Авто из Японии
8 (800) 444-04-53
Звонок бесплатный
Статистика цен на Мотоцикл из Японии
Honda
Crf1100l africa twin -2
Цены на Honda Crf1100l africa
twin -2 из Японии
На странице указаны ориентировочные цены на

-*-*-

### AIM OF THE TASK
Having looked over the entries above, reproduce all of them exactly.

### RESULT OF THIS TASK
Авто из Японии
8 (800) 444-04-53
Звонок бесплатный
Статистика цен на Мотоцикл из Японии
Honda
Crf1100l africa twin -2
Цены на Honda Crf1100l africa
twin -2 из Японии
На странице указаны ориентировочные цены на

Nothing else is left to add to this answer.